"I apologize. I know I left some of your favorite shows off this list. How do I know that? Because I left some of my favorite shows off this list. The happy and unfortunate fact is that there are far more than 100 great shows, and more created every year. Lists are incredibly important: they are how we define what matters to us, what we want entertainment and art to do, what we expect of our culture." —TIME TV critic James Poniewozik
Which was better: The Bob Newhart Show or Newhart? Both were excellent comedies, with essentially the same laid-back, stammering protagonist. (So similar that it seemed only natural that Bob should end the second show waking up in bed next to Suzanne Pleshette, his wife from the first.) It’s basically like asking: which was better: the ’70s or the ’80s? Well, I’ll say it—the ’70s. Or rather, that decade’s introspective, self-help-focused ethos, and his ’70s sitcom’s psychiatrist’s office setting, were a slightly better match with Newhart‘s sophisticated, droll, talky comedy of neurosis. So I award the nod to Hartley, his talking cures that never quite cured anyone and his windy Windy City patients. (Sorry, Larry, Darryl and Darryl.)

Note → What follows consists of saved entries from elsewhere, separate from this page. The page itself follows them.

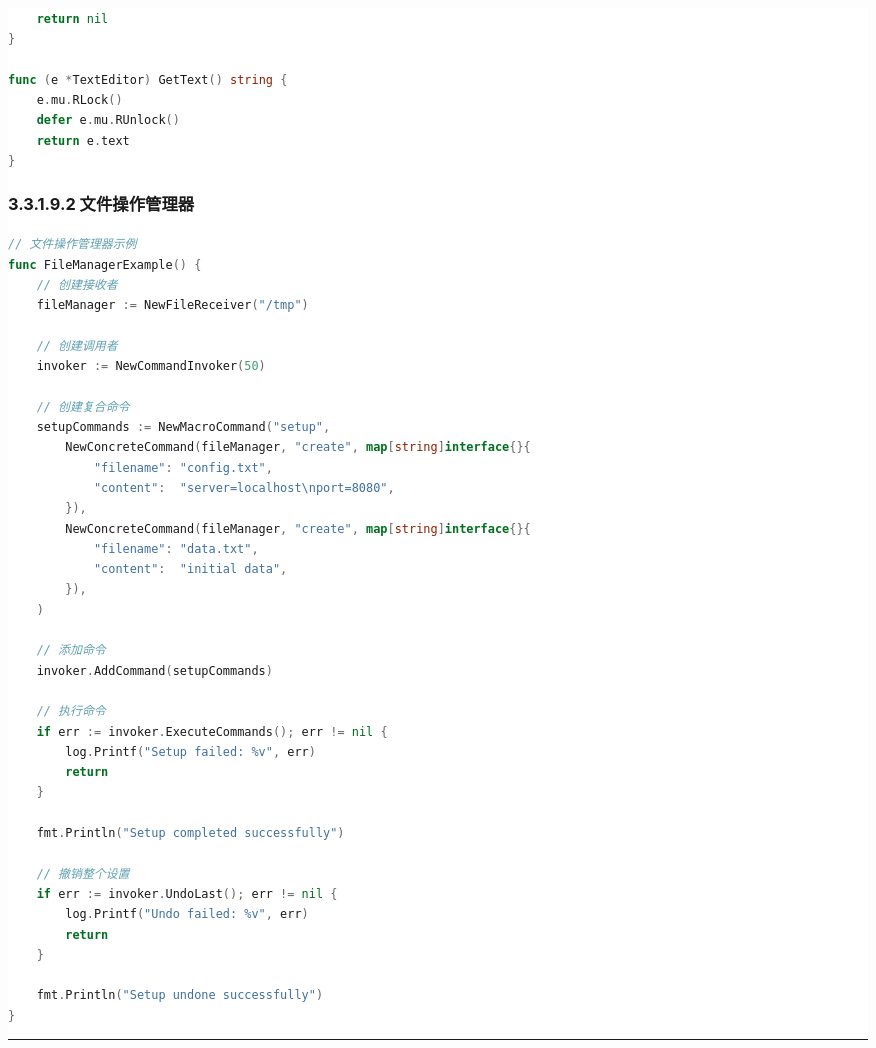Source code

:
 ```go
    return nil
}

func (e *TextEditor) GetText() string {
    e.mu.RLock()
    defer e.mu.RUnlock()
    return e.text
}

```

### 3.3.1.9.2 文件操作管理器

```go
// 文件操作管理器示例
func FileManagerExample() {
    // 创建接收者
    fileManager := NewFileReceiver("/tmp")
    
    // 创建调用者
    invoker := NewCommandInvoker(50)
    
    // 创建复合命令
    setupCommands := NewMacroCommand("setup", 
        NewConcreteCommand(fileManager, "create", map[string]interface{}{
            "filename": "config.txt",
            "content":  "server=localhost\nport=8080",
        }),
        NewConcreteCommand(fileManager, "create", map[string]interface{}{
            "filename": "data.txt",
            "content":  "initial data",
        }),
    )
    
    // 添加命令
    invoker.AddCommand(setupCommands)
    
    // 执行命令
    if err := invoker.ExecuteCommands(); err != nil {
        log.Printf("Setup failed: %v", err)
        return
    }
    
    fmt.Println("Setup completed successfully")
    
    // 撤销整个设置
    if err := invoker.UndoLast(); err != nil {
        log.Printf("Undo failed: %v", err)
        return
    }
    
    fmt.Println("Setup undone successfully")
}

```

---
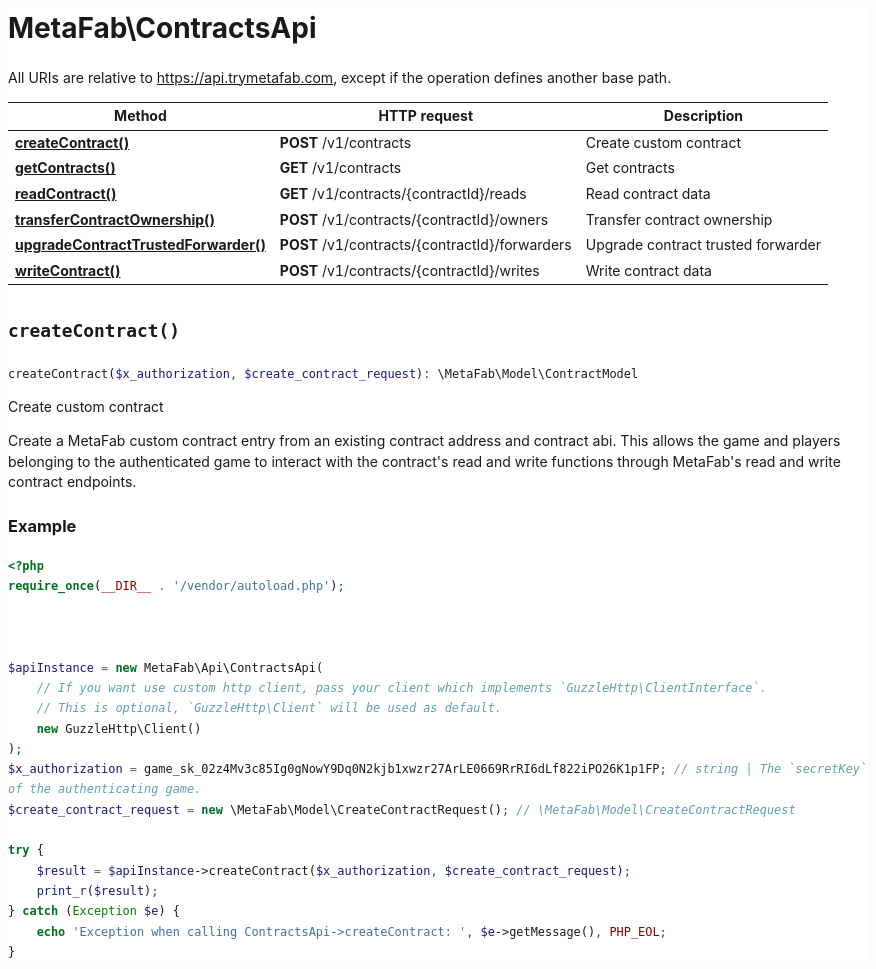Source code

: # MetaFab\ContractsApi

All URIs are relative to https://api.trymetafab.com, except if the operation defines another base path.

| Method | HTTP request | Description |
| ------------- | ------------- | ------------- |
| [**createContract()**](ContractsApi.md#createContract) | **POST** /v1/contracts | Create custom contract |
| [**getContracts()**](ContractsApi.md#getContracts) | **GET** /v1/contracts | Get contracts |
| [**readContract()**](ContractsApi.md#readContract) | **GET** /v1/contracts/{contractId}/reads | Read contract data |
| [**transferContractOwnership()**](ContractsApi.md#transferContractOwnership) | **POST** /v1/contracts/{contractId}/owners | Transfer contract ownership |
| [**upgradeContractTrustedForwarder()**](ContractsApi.md#upgradeContractTrustedForwarder) | **POST** /v1/contracts/{contractId}/forwarders | Upgrade contract trusted forwarder |
| [**writeContract()**](ContractsApi.md#writeContract) | **POST** /v1/contracts/{contractId}/writes | Write contract data |


## `createContract()`

```php
createContract($x_authorization, $create_contract_request): \MetaFab\Model\ContractModel
```

Create custom contract

Create a MetaFab custom contract entry from an existing contract address and contract abi. This allows the game and players belonging to the authenticated game to interact with the contract's read and write functions through MetaFab's read and write contract endpoints.

### Example

```php
<?php
require_once(__DIR__ . '/vendor/autoload.php');



$apiInstance = new MetaFab\Api\ContractsApi(
    // If you want use custom http client, pass your client which implements `GuzzleHttp\ClientInterface`.
    // This is optional, `GuzzleHttp\Client` will be used as default.
    new GuzzleHttp\Client()
);
$x_authorization = game_sk_02z4Mv3c85Ig0gNowY9Dq0N2kjb1xwzr27ArLE0669RrRI6dLf822iPO26K1p1FP; // string | The `secretKey` of the authenticating game.
$create_contract_request = new \MetaFab\Model\CreateContractRequest(); // \MetaFab\Model\CreateContractRequest

try {
    $result = $apiInstance->createContract($x_authorization, $create_contract_request);
    print_r($result);
} catch (Exception $e) {
    echo 'Exception when calling ContractsApi->createContract: ', $e->getMessage(), PHP_EOL;
}
```

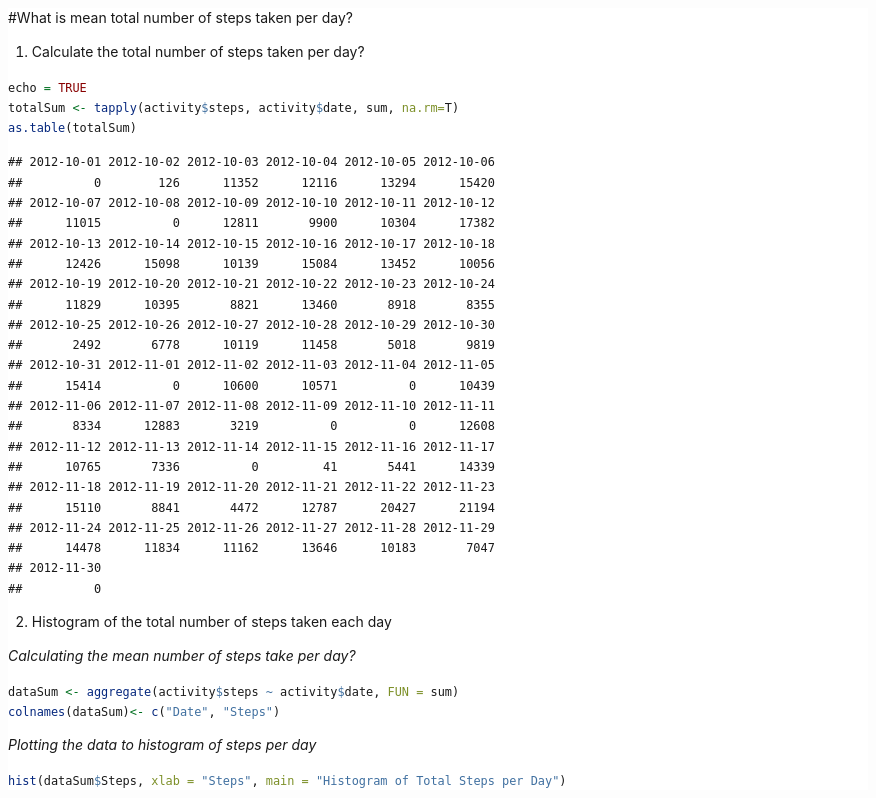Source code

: #What is mean total number of steps taken per day?

1. Calculate the total number of steps taken per day?

```r
echo = TRUE
totalSum <- tapply(activity$steps, activity$date, sum, na.rm=T)
as.table(totalSum)
```

```
## 2012-10-01 2012-10-02 2012-10-03 2012-10-04 2012-10-05 2012-10-06 
##          0        126      11352      12116      13294      15420 
## 2012-10-07 2012-10-08 2012-10-09 2012-10-10 2012-10-11 2012-10-12 
##      11015          0      12811       9900      10304      17382 
## 2012-10-13 2012-10-14 2012-10-15 2012-10-16 2012-10-17 2012-10-18 
##      12426      15098      10139      15084      13452      10056 
## 2012-10-19 2012-10-20 2012-10-21 2012-10-22 2012-10-23 2012-10-24 
##      11829      10395       8821      13460       8918       8355 
## 2012-10-25 2012-10-26 2012-10-27 2012-10-28 2012-10-29 2012-10-30 
##       2492       6778      10119      11458       5018       9819 
## 2012-10-31 2012-11-01 2012-11-02 2012-11-03 2012-11-04 2012-11-05 
##      15414          0      10600      10571          0      10439 
## 2012-11-06 2012-11-07 2012-11-08 2012-11-09 2012-11-10 2012-11-11 
##       8334      12883       3219          0          0      12608 
## 2012-11-12 2012-11-13 2012-11-14 2012-11-15 2012-11-16 2012-11-17 
##      10765       7336          0         41       5441      14339 
## 2012-11-18 2012-11-19 2012-11-20 2012-11-21 2012-11-22 2012-11-23 
##      15110       8841       4472      12787      20427      21194 
## 2012-11-24 2012-11-25 2012-11-26 2012-11-27 2012-11-28 2012-11-29 
##      14478      11834      11162      13646      10183       7047 
## 2012-11-30 
##          0
```


2. Histogram of the total number of steps taken each day

 *Calculating the mean number of steps take per day?*

```r
dataSum <- aggregate(activity$steps ~ activity$date, FUN = sum)
colnames(dataSum)<- c("Date", "Steps")
```

*Plotting the data to histogram of steps per day*

```r
hist(dataSum$Steps, xlab = "Steps", main = "Histogram of Total Steps per Day")
```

“I should like to bury something precious every place where I’ve been happy, so that when I’m old and ugly and miserable, I can come back and dig it up. Remember.” This in a sense was the spirit of this lush, 11-part adaptation of Evelyn Waugh’s novel of memory, in which British army officer Charles Ryder (Jeremy Irons), just before WWII, recalls his youth at Oxford and his befriending by Sebastian, a fey, teddy-bear-toting dandy who changes his life. In 1981, it was controversial for its sex scenes and its overt and covert homoeroticism. Seen today, it looks at first like a particularly expensive version of the British costume nostalgia that became a public-TV cliche. But what distinguishes Brideshead is its sensitive ability to translate the novel’s tone of wistfulness and regret to the screen. Brideshead took a novel and made it into a poem.